Four short links: 10 July 2012

Assembly Crack, Political Pieces, Better Select Boxes, and Fairly Using Orphans

  1. Learn to Write 6502 Assembly Language — if retro-gaming is the gateway drug you’re using to attract kids to programming, this is the crack you wheel out after three months of getting high. Ok, this metaphor is broken on many levels. (via Hacker News)
  2. Small Political Pieces, Loosely Joined — MySociety: We believe that the wrong answer to this challenge is to just say “Well then, everyone should build their own sites from scratch.” […] Our plan is to collaborate with international friends to build a series of components that deliver quite narrow little pieces of the functionality that make up bigger websites. Common software components, perhaps interchangeable data … good things coming.
  3. Select 2a jQuery based replacement for select boxes. It supports searching, remote data sets, and infinite scrolling of results. Useful. (via Javascript Weekly)

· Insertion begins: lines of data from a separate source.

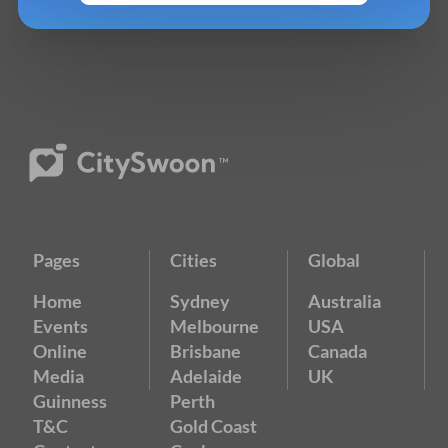
Pages
Cities
Global
Home
Sydney
Australia
Events
Melbourne
USA
Online
Brisbane
Canada
Media
Adelaide
UK
Guinness
Perth
T&C
Gold Coast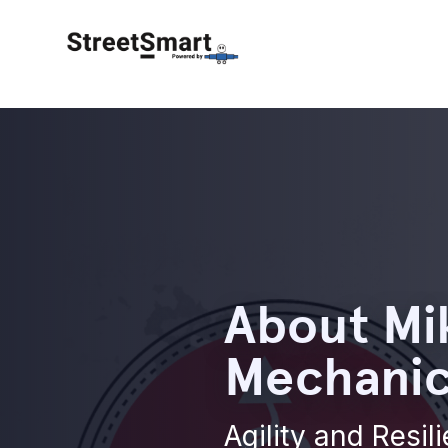
About Mi
Mechanics
Agility and Resil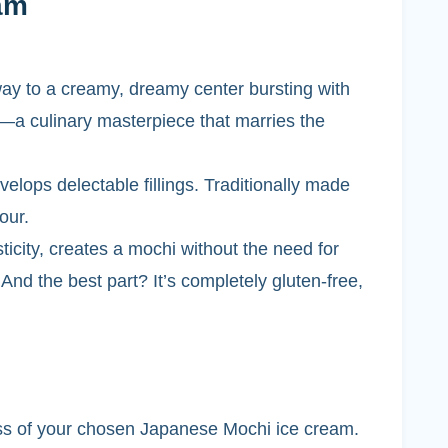
am
 way to a creamy, dreamy center bursting with
m—a culinary masterpiece that marries the
velops delectable fillings. Traditionally made
our.
ticity, creates a mochi without the need for
d. And the best part? It’s completely gluten-free,
ess of your chosen Japanese Mochi ice cream.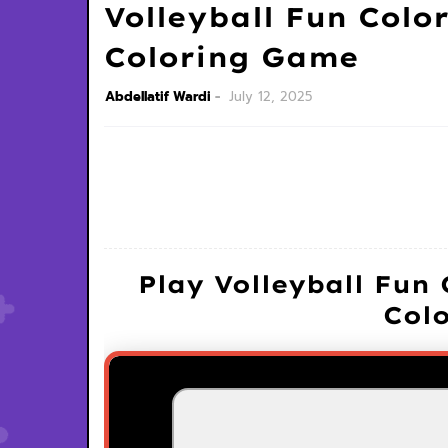
Volleyball Fun Color
Coloring Game
Abdellatif Wardi
July 12, 2025
Play Volleyball Fun 
Col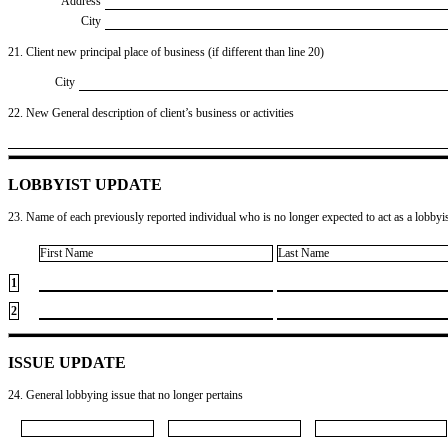
Address
City
21. Client new principal place of business (if different than line 20)
City
22. New General description of client’s business or activities
LOBBYIST UPDATE
23. Name of each previously reported individual who is no longer expected to act as a lobbyist
First Name
Last Name
1
2
ISSUE UPDATE
24. General lobbying issue that no longer pertains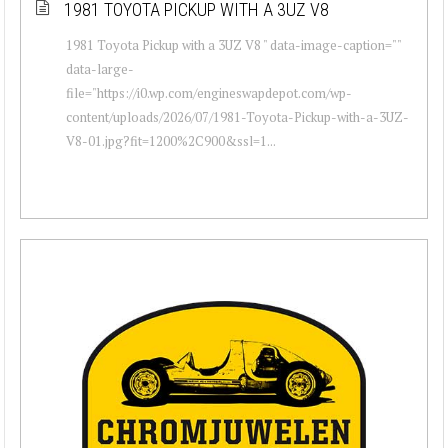
1981 TOYOTA PICKUP WITH A 3UZ V8
1981 Toyota Pickup with a 3UZ V8 " data-image-caption=""
data-large-
file="https://i0.wp.com/engineswapdepot.com/wp-
content/uploads/2026/07/1981-Toyota-Pickup-with-a-3UZ-
V8-01.jpg?fit=1200%2C900&ssl=1...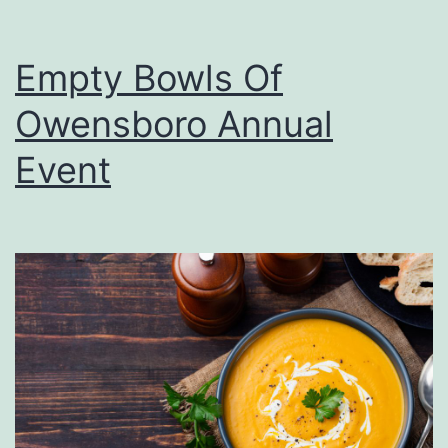
Empty Bowls Of
Owensboro Annual
Event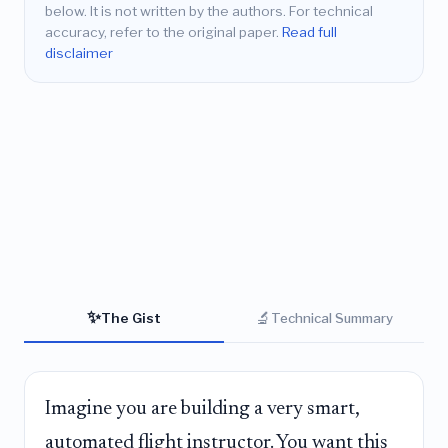
below. It is not written by the authors. For technical
accuracy, refer to the original paper.
Read full
disclaimer
✨
🔬
The Gist
Technical Summary
Imagine you are building a very smart,
automated flight instructor. You want this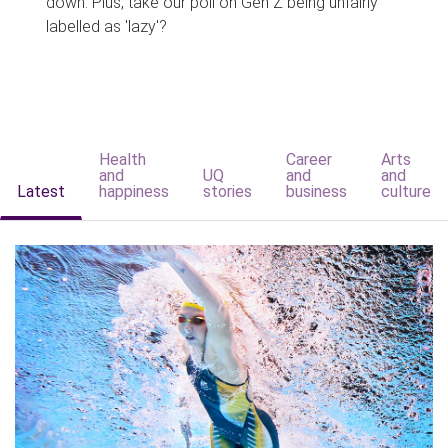
down. Plus, take our poll on Gen Z being unfairly
labelled as 'lazy'?
Health
Career
Arts
and
UQ
and
and
Latest
happiness
stories
business
culture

  4. How Fair Use Can Solve Orphan Works — preprint of legal paper claiming non-profit libraries can begin to work on orphaned works under the aegis of free use. Finally, regardless of a work’s orphan status, many uses by libraries and archives will fit squarely under the umbrella of uses favored by the first fair use factor (the “purpose of the use”), and their digitization of entire works for preservation and access should often be justified under the third fair use factor (the amount used). As such, fair use represents an important, and for too long unsung, part of the solution to the orphan works problem.